Found this song as I lay here coming off of subs. I’m 48 hrs in and I will do this with God’s grace and strength.
I ain’t killing myself today
i watched my mother attempt suicide five times, overdosing on sleeping pills. she hasn't attempted in two years.
those memories still haunt me. i struggle with crippling suicidal thoughts, this song is the only thing keeping me going. i believe i might have developed a personality disorder as well ... undiagnosed sociopath.
i hope it will get better. i need to learn to speak. to listen. to love. authentically.
no matter how hard it gets, keep going.
I didn't know I needed this but thank you, it's been rough lately.
Same
I connect to this song so well especially after surviving a 2% chance cancer survivor rate and 10% never getting it back after first year of remission
There's so much to relate in this song then many could even know
Good job brother. I’m sure that was a really rough time for you. As it would be for anyone. The way you handled it says everything about you. You made your significant other regurgitate then put music on for her. Hats off to you for having that level of composure. I hope all is well with you sir, good day.

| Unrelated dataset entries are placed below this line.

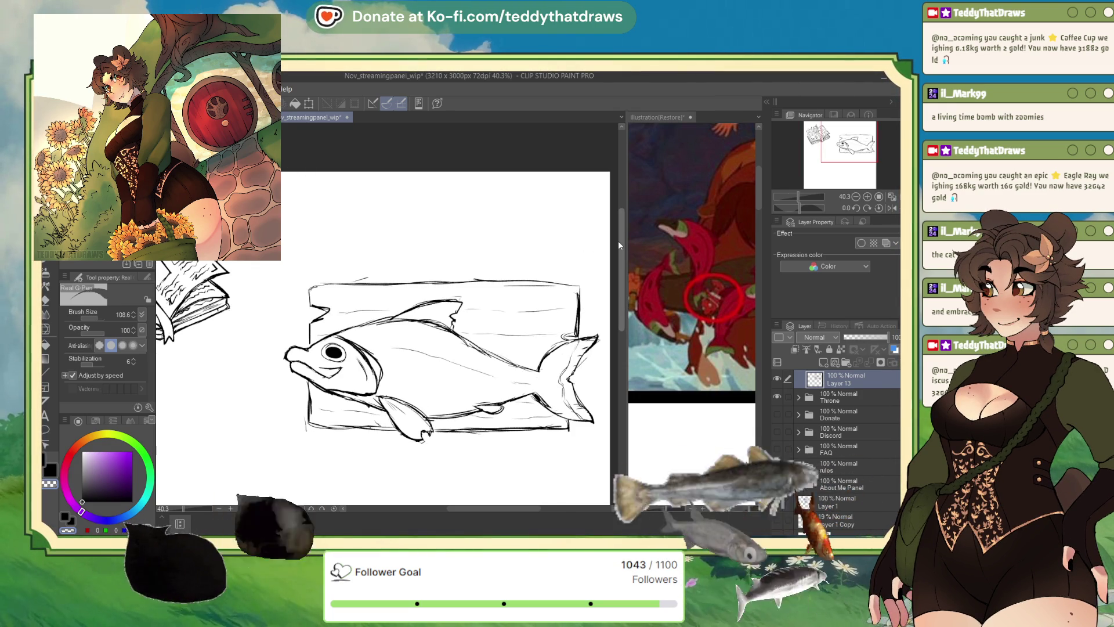
left_click(84, 498)
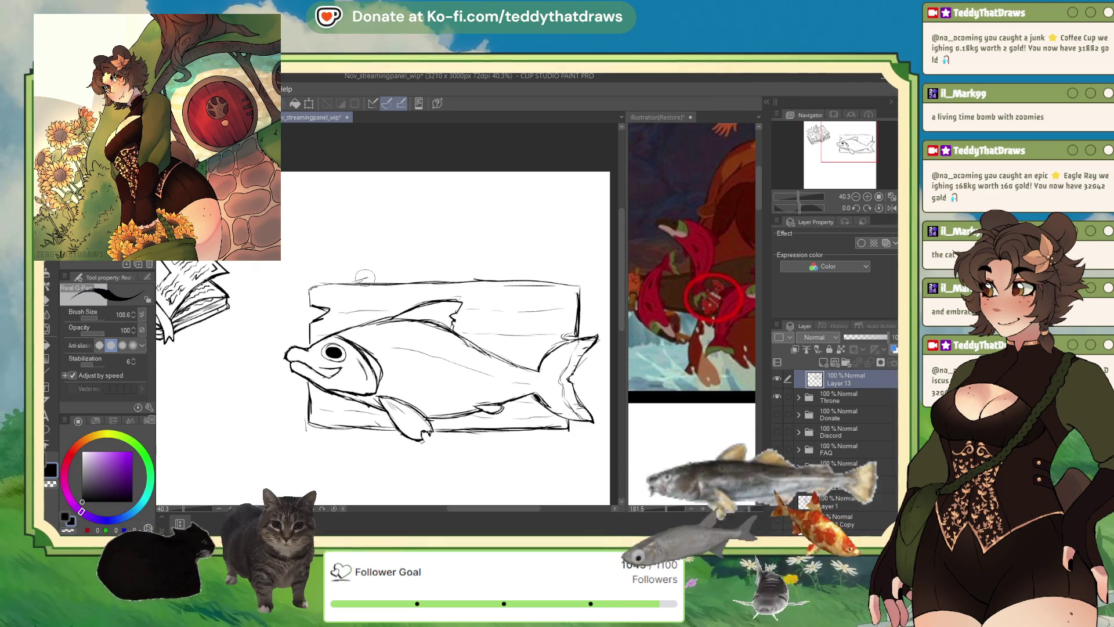
Sketch a rectangular block above the board, discarding a roof-shaped attempt
mouse_move(355, 283)
left_mouse_down()
mouse_move(390, 246)
mouse_move(458, 214)
mouse_move(510, 267)
left_mouse_up()
mouse_move(464, 220)
left_mouse_down()
mouse_move(525, 281)
mouse_move(411, 235)
left_mouse_up()
left_click_drag(363, 277, 420, 230)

Been a Long couple of months. This songs been really helpful for keeping me going
I’ve been in hospital with 2 overdoses. Appreciate this song for the reality.
I'm listening to this for the first time, qnd the first line is so relatable that I just started laughing. To whoever else can relate, you have got this, okay?
This song is keeping me alive.
For the first time in awhile I thought about offing myself again... but then I listen to this. I have to see the morning, think of all I'd be missing. I just gotta believe tomorrow's gonna be better... because it is. It's gonna get better... it has to. I have to make it better... I'm determined to. Everything's gonna be alright in the end. I have to make it right.
It's gonna get better... I know it...❤
I'm happy you're alive for what it's worth.
I just melt with this song, and I love to sing along with him🤗
soul inspired, now I can go on with my day
We love this Netflix series "Spinning Out"!